DATA:
-- Opening Marker --

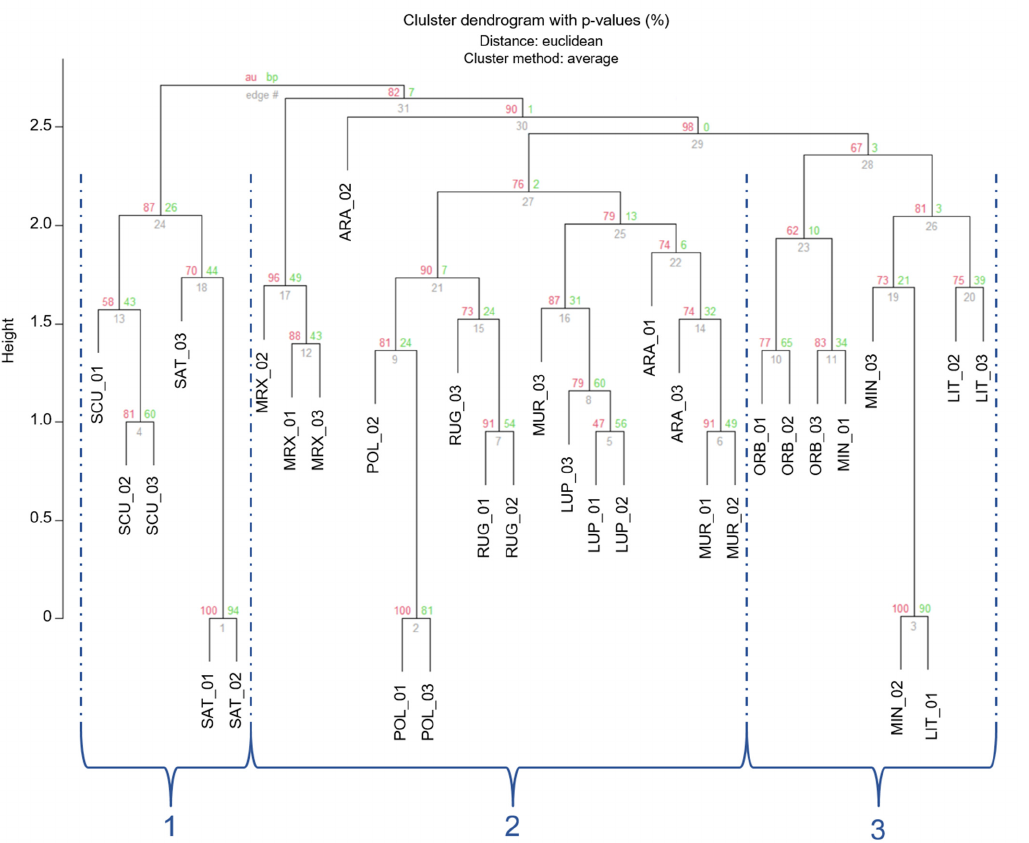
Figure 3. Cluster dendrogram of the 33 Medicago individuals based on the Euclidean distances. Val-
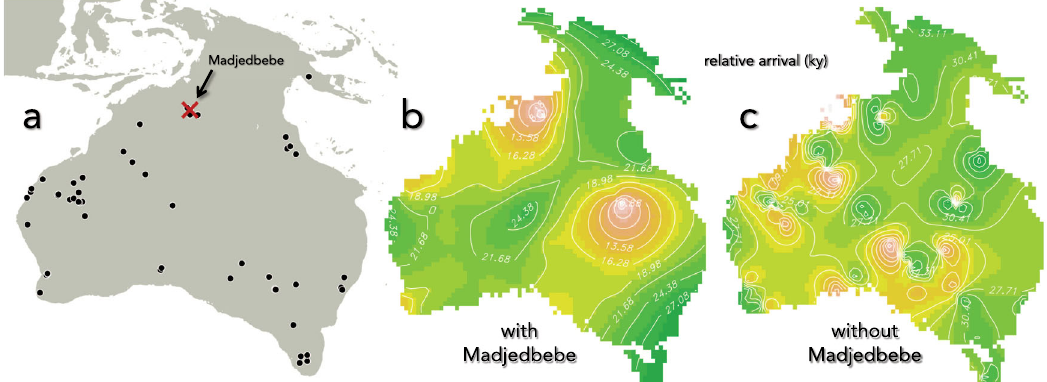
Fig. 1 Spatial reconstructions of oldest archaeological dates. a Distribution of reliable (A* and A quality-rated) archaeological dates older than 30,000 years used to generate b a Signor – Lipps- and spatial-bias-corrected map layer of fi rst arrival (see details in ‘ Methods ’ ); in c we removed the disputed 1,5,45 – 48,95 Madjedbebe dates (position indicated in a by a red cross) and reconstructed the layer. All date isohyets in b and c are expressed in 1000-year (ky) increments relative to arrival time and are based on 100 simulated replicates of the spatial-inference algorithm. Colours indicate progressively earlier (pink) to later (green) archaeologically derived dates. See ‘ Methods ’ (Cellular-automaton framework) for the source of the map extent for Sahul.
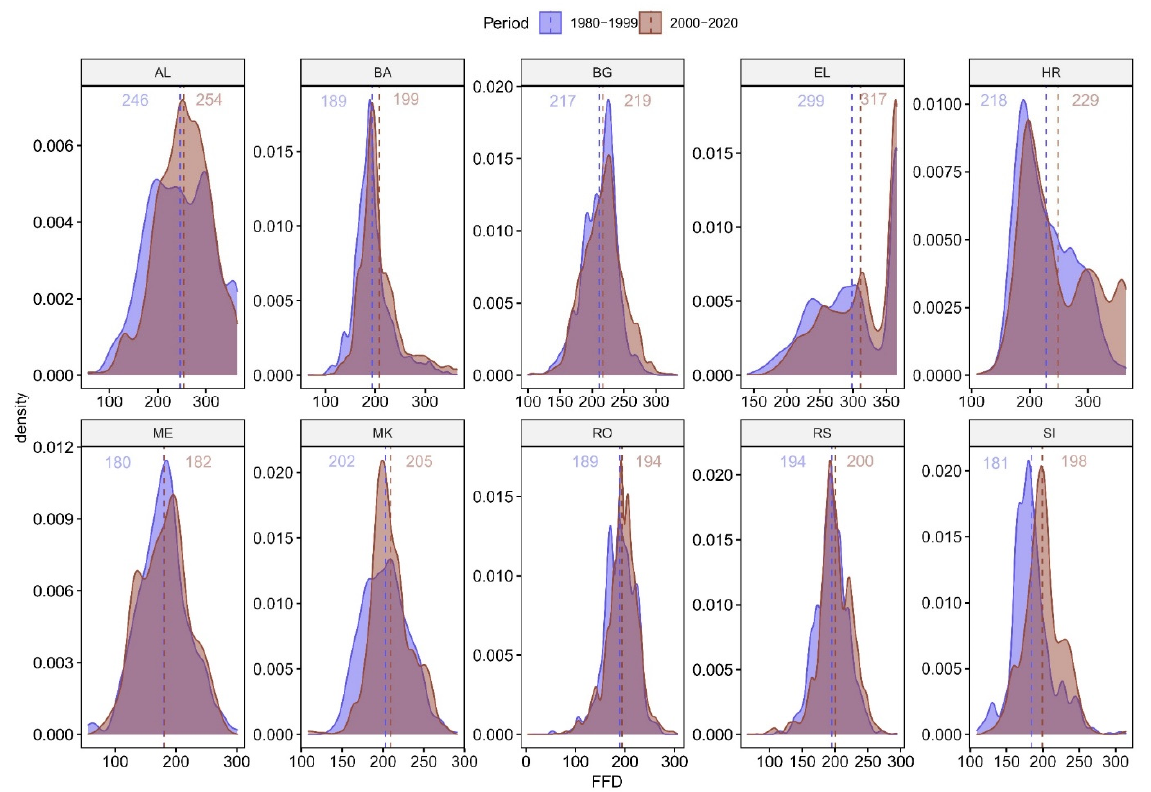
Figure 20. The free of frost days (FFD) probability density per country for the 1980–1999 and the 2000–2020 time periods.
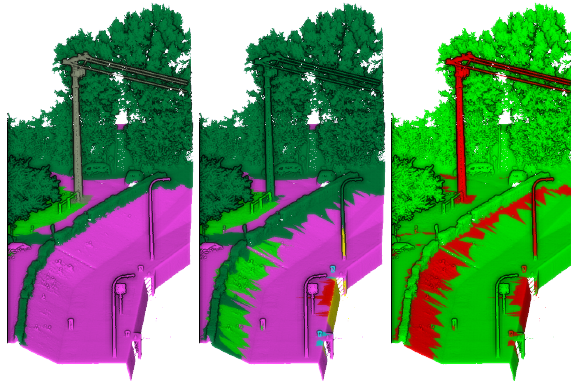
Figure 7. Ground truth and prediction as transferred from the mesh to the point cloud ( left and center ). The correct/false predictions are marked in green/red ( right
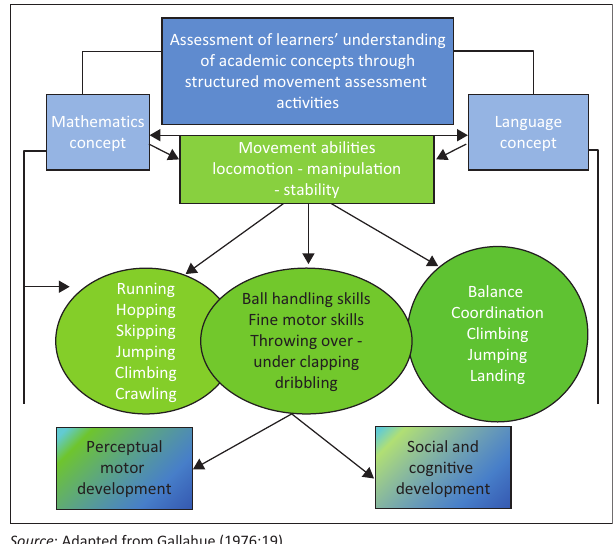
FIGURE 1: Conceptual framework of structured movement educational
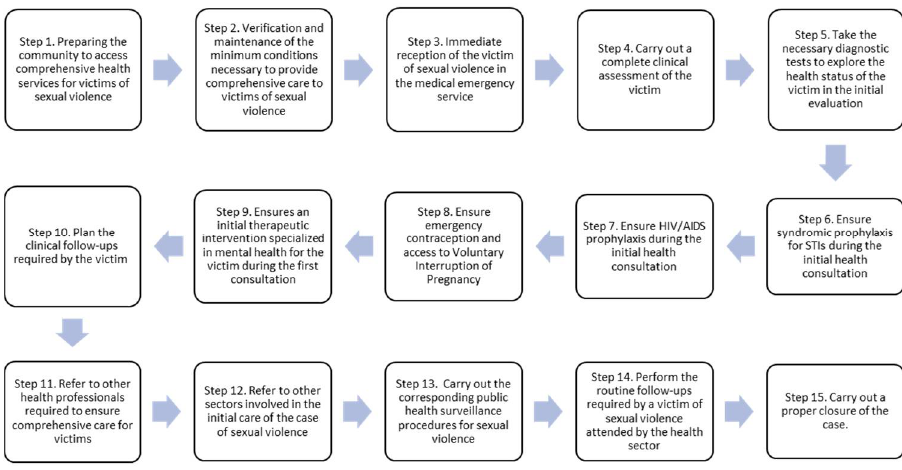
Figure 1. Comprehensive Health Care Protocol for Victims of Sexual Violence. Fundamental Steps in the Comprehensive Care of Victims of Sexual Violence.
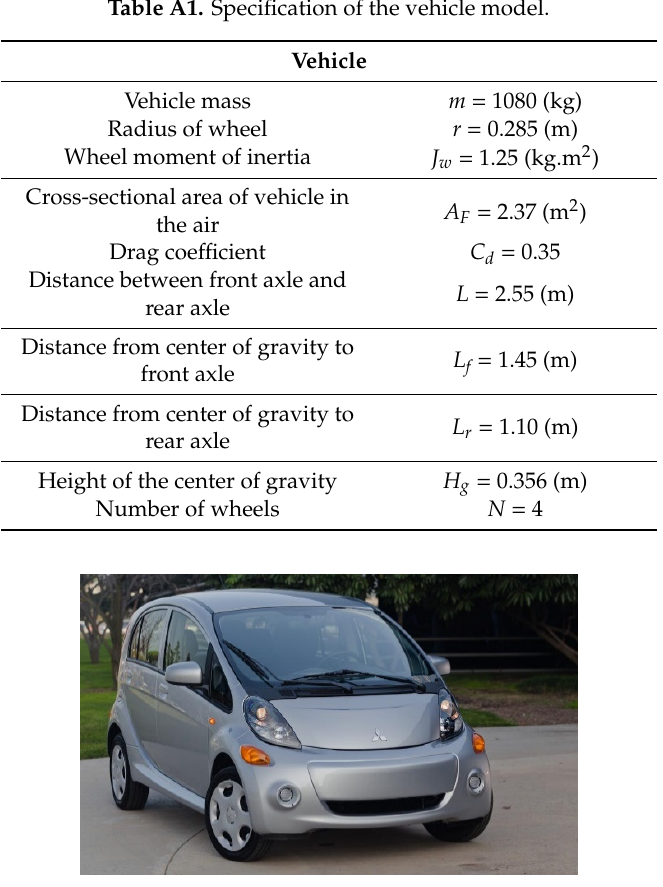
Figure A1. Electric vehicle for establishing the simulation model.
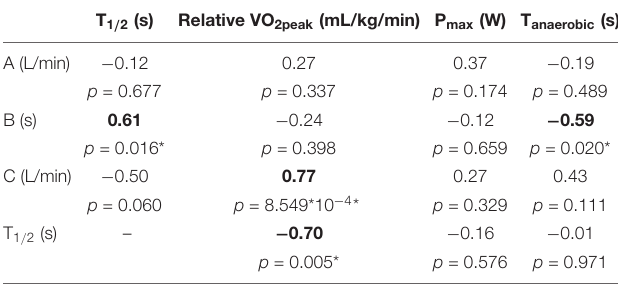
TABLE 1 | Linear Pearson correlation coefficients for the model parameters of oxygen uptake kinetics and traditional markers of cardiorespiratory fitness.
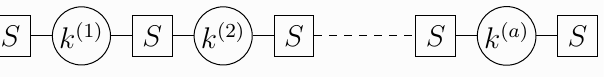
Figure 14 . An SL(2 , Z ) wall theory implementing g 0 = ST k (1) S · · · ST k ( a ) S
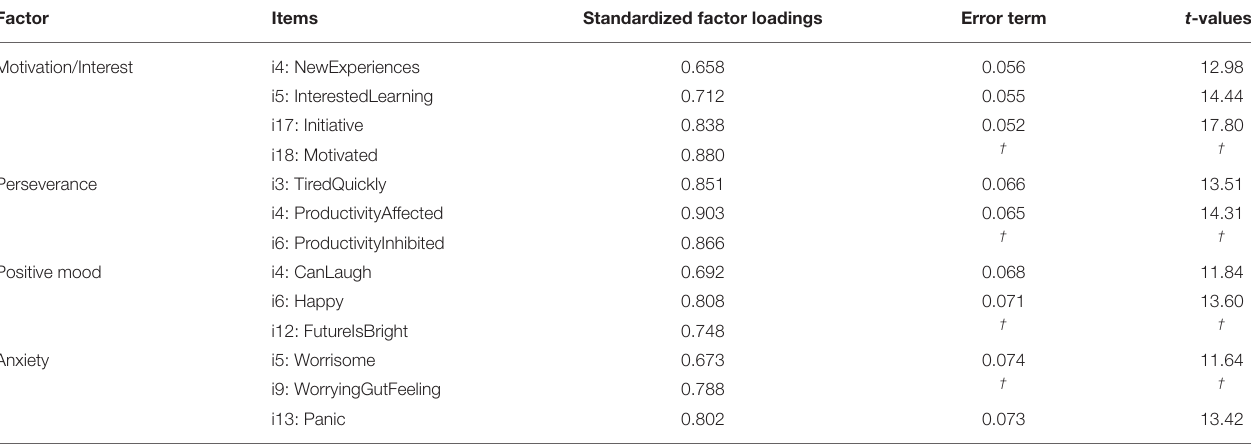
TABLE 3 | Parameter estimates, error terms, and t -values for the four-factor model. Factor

-- Closing Marker --

WHAT IS BEING ASKED: All of the material goes into the answer exactly as it stands, except for the pictures.

ANSWER:
Figure 3. Cluster dendrogram of the 33 Medicago individuals based on the Euclidean distances. Val-
Fig. 1 Spatial reconstructions of oldest archaeological dates. a Distribution of reliable (A* and A quality-rated) archaeological dates older than 30,000 years used to generate b a Signor – Lipps- and spatial-bias-corrected map layer of fi rst arrival (see details in ‘ Methods ’ ); in c we removed the disputed 1,5,45 – 48,95 Madjedbebe dates (position indicated in a by a red cross) and reconstructed the layer. All date isohyets in b and c are expressed in 1000-year (ky) increments relative to arrival time and are based on 100 simulated replicates of the spatial-inference algorithm. Colours indicate progressively earlier (pink) to later (green) archaeologically derived dates. See ‘ Methods ’ (Cellular-automaton framework) for the source of the map extent for Sahul.
Figure 20. The free of frost days (FFD) probability density per country for the 1980–1999 and the 2000–2020 time periods.
Figure 7. Ground truth and prediction as transferred from the mesh to the point cloud ( left and center ). The correct/false predictions are marked in green/red ( right
FIGURE 1: Conceptual framework of structured movement educational
Figure 1. Comprehensive Health Care Protocol for Victims of Sexual Violence. Fundamental Steps in the Comprehensive Care of Victims of Sexual Violence.
Figure A1. Electric vehicle for establishing the simulation model.
TABLE 1 | Linear Pearson correlation coefficients for the model parameters of oxygen uptake kinetics and traditional markers of cardiorespiratory fitness.
Figure 14 . An SL(2 , Z ) wall theory implementing g 0 = ST k (1) S · · · ST k ( a ) S
TABLE 3 | Parameter estimates, error terms, and t -values for the four-factor model. Factor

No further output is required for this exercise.